Considering the frequency of financial crisis, the banking industry has globally become one of the most regulated industries (Santomero, 2002). Regulations in the banking industry can be in various forms: restrictions on domestic and foreign bank entry, promotion of information disclosure, private sector supervision of banks, regulations on capital requirement, restrictions on banking activities with commerce, loan diversification rules, government ownership and deposit insurance system attributes (Barth,Caprio& Levine, 2004). In the light of the foregoing as it concerns the financial system in Nigeria, the evaluation of the Performance Measurement Systems (PMS) of banks, to ensure they are going concerns, becomes highly desirable, hence the place of this research.

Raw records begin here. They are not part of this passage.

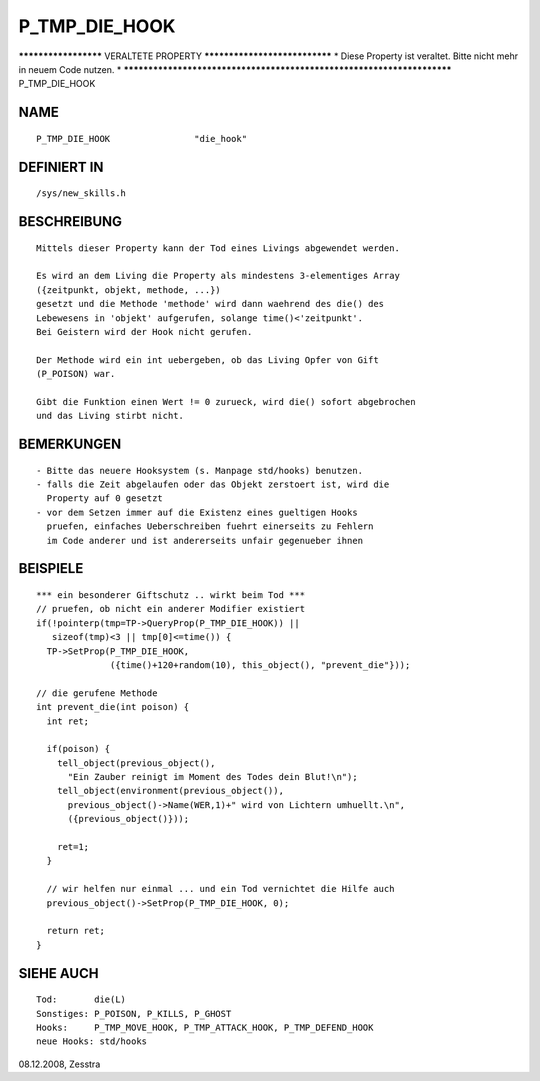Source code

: P_TMP_DIE_HOOK
==============

********************* VERALTETE PROPERTY ******************************
* Diese Property ist veraltet. Bitte nicht mehr in neuem Code nutzen. *
***********************************************************************
P_TMP_DIE_HOOK

NAME
----
::

    P_TMP_DIE_HOOK                "die_hook"

DEFINIERT IN
------------
::

    /sys/new_skills.h

BESCHREIBUNG
------------
::

     Mittels dieser Property kann der Tod eines Livings abgewendet werden.

     Es wird an dem Living die Property als mindestens 3-elementiges Array
     ({zeitpunkt, objekt, methode, ...})
     gesetzt und die Methode 'methode' wird dann waehrend des die() des
     Lebewesens in 'objekt' aufgerufen, solange time()<'zeitpunkt'.
     Bei Geistern wird der Hook nicht gerufen.

     Der Methode wird ein int uebergeben, ob das Living Opfer von Gift
     (P_POISON) war.

     Gibt die Funktion einen Wert != 0 zurueck, wird die() sofort abgebrochen
     und das Living stirbt nicht.

BEMERKUNGEN
-----------
::

    - Bitte das neuere Hooksystem (s. Manpage std/hooks) benutzen.
    - falls die Zeit abgelaufen oder das Objekt zerstoert ist, wird die
      Property auf 0 gesetzt
    - vor dem Setzen immer auf die Existenz eines gueltigen Hooks
      pruefen, einfaches Ueberschreiben fuehrt einerseits zu Fehlern
      im Code anderer und ist andererseits unfair gegenueber ihnen

BEISPIELE
---------
::

     *** ein besonderer Giftschutz .. wirkt beim Tod ***
     // pruefen, ob nicht ein anderer Modifier existiert
     if(!pointerp(tmp=TP->QueryProp(P_TMP_DIE_HOOK)) ||
        sizeof(tmp)<3 || tmp[0]<=time()) {
       TP->SetProp(P_TMP_DIE_HOOK,
	           ({time()+120+random(10), this_object(), "prevent_die"}));

     // die gerufene Methode
     int prevent_die(int poison) {
       int ret;

       if(poison) {
         tell_object(previous_object(),
           "Ein Zauber reinigt im Moment des Todes dein Blut!\n");
         tell_object(environment(previous_object()),
           previous_object()->Name(WER,1)+" wird von Lichtern umhuellt.\n",
           ({previous_object()}));

         ret=1;
       }

       // wir helfen nur einmal ... und ein Tod vernichtet die Hilfe auch
       previous_object()->SetProp(P_TMP_DIE_HOOK, 0);

       return ret;
     }

SIEHE AUCH
----------
::

     Tod:	die(L)
     Sonstiges: P_POISON, P_KILLS, P_GHOST
     Hooks:	P_TMP_MOVE_HOOK, P_TMP_ATTACK_HOOK, P_TMP_DEFEND_HOOK
     neue Hooks: std/hooks

08.12.2008, Zesstra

Bikker (2010), while acknowledging the crucial importance of performance measurement of banks to customers to gauge efficiency of service delivery and competitiveness used 20 performance indicators to measure banking competition and efficiency for 46 countries considered most important, comprising the old and new EU countries, the other OECD countries, and emerging markets. These countries were adjudged important because they account for 90% of the global GDP. The study obviously left out countries in the African Continent, including Nigeria.

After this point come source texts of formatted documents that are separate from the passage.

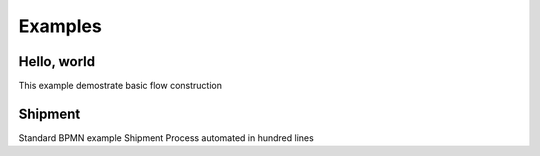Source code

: ========
Examples
========


Hello, world
============

This example demostrate basic flow construction


Shipment
========

Standard BPMN example Shipment Process automated in hundred lines

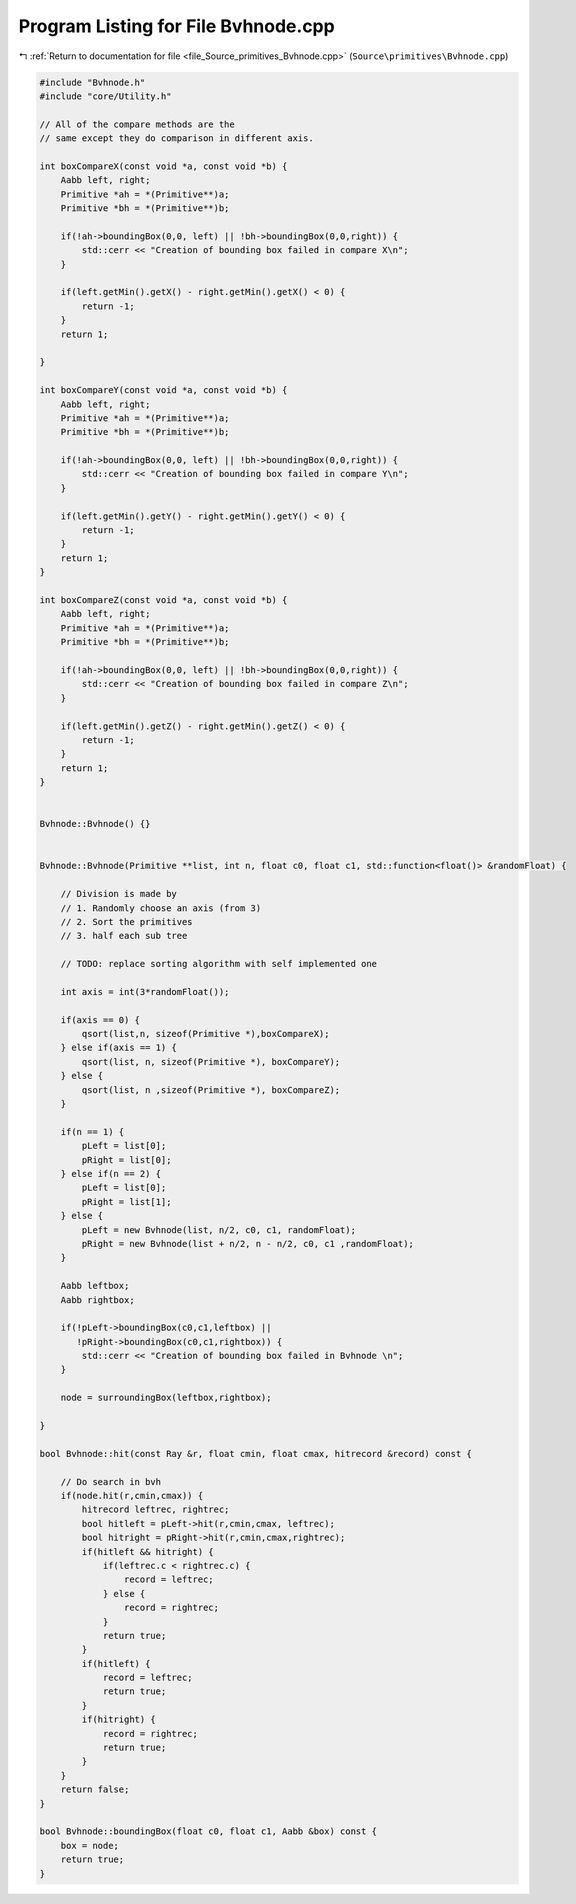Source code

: 
.. _program_listing_file_Source_primitives_Bvhnode.cpp:

Program Listing for File Bvhnode.cpp
====================================

|exhale_lsh| :ref:`Return to documentation for file <file_Source_primitives_Bvhnode.cpp>` (``Source\primitives\Bvhnode.cpp``)

.. |exhale_lsh| unicode:: U+021B0 .. UPWARDS ARROW WITH TIP LEFTWARDS

.. code-block:: cpp

   #include "Bvhnode.h"
   #include "core/Utility.h"
   
   // All of the compare methods are the
   // same except they do comparison in different axis.
   
   int boxCompareX(const void *a, const void *b) {
       Aabb left, right;
       Primitive *ah = *(Primitive**)a;
       Primitive *bh = *(Primitive**)b;
   
       if(!ah->boundingBox(0,0, left) || !bh->boundingBox(0,0,right)) {
           std::cerr << "Creation of bounding box failed in compare X\n";
       }
   
       if(left.getMin().getX() - right.getMin().getX() < 0) {
           return -1;
       }
       return 1;
   
   }
   
   int boxCompareY(const void *a, const void *b) {
       Aabb left, right;
       Primitive *ah = *(Primitive**)a;
       Primitive *bh = *(Primitive**)b;
   
       if(!ah->boundingBox(0,0, left) || !bh->boundingBox(0,0,right)) {
           std::cerr << "Creation of bounding box failed in compare Y\n";
       }
   
       if(left.getMin().getY() - right.getMin().getY() < 0) {
           return -1;
       }
       return 1;
   }
   
   int boxCompareZ(const void *a, const void *b) {
       Aabb left, right;
       Primitive *ah = *(Primitive**)a;
       Primitive *bh = *(Primitive**)b;
   
       if(!ah->boundingBox(0,0, left) || !bh->boundingBox(0,0,right)) {
           std::cerr << "Creation of bounding box failed in compare Z\n";
       }
   
       if(left.getMin().getZ() - right.getMin().getZ() < 0) {
           return -1;
       }
       return 1;
   }
   
   
   Bvhnode::Bvhnode() {}
   
   
   Bvhnode::Bvhnode(Primitive **list, int n, float c0, float c1, std::function<float()> &randomFloat) {
   
       // Division is made by
       // 1. Randomly choose an axis (from 3)
       // 2. Sort the primitives
       // 3. half each sub tree
   
       // TODO: replace sorting algorithm with self implemented one
   
       int axis = int(3*randomFloat());
   
       if(axis == 0) {
           qsort(list,n, sizeof(Primitive *),boxCompareX);
       } else if(axis == 1) {
           qsort(list, n, sizeof(Primitive *), boxCompareY);
       } else {
           qsort(list, n ,sizeof(Primitive *), boxCompareZ);
       }
   
       if(n == 1) {
           pLeft = list[0];
           pRight = list[0];
       } else if(n == 2) {
           pLeft = list[0];
           pRight = list[1];
       } else {
           pLeft = new Bvhnode(list, n/2, c0, c1, randomFloat);
           pRight = new Bvhnode(list + n/2, n - n/2, c0, c1 ,randomFloat);
       }
   
       Aabb leftbox;
       Aabb rightbox;
   
       if(!pLeft->boundingBox(c0,c1,leftbox) ||
          !pRight->boundingBox(c0,c1,rightbox)) {
           std::cerr << "Creation of bounding box failed in Bvhnode \n";
       }
   
       node = surroundingBox(leftbox,rightbox);
   
   }
   
   bool Bvhnode::hit(const Ray &r, float cmin, float cmax, hitrecord &record) const {
   
       // Do search in bvh
       if(node.hit(r,cmin,cmax)) {
           hitrecord leftrec, rightrec;
           bool hitleft = pLeft->hit(r,cmin,cmax, leftrec);
           bool hitright = pRight->hit(r,cmin,cmax,rightrec);
           if(hitleft && hitright) {
               if(leftrec.c < rightrec.c) {
                   record = leftrec;
               } else {
                   record = rightrec;
               }
               return true;
           }
           if(hitleft) {
               record = leftrec;
               return true;
           }
           if(hitright) {
               record = rightrec;
               return true;
           }
       }
       return false;
   }
   
   bool Bvhnode::boundingBox(float c0, float c1, Aabb &box) const {
       box = node;
       return true;
   }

To the best of the researcher’s knowledge, the evaluation of PMS in the Nigerian economy is rare and under researched.This work was undertaken to fill this gap and ignite more studies on PMS in emerging economies of the world.The objectives of the research are to:identify the elements of PMS; investigate the appropriateness and effectiveness of PMS; and assess the interrelationship between the PMS and strategy of the Nigerian banking industry.


2. Review Of Literature

Performance measurement comprises a systematic method for setting financial and non-financial targets which are accompanied by regular feedback meetings for monitoring progress against the targets (Simons, 2000). Performance measures are facilitators for the understanding, administration and enhancement of business activities. They should aid the monitoring of business strategy success through a comparison between set objectives and actual results.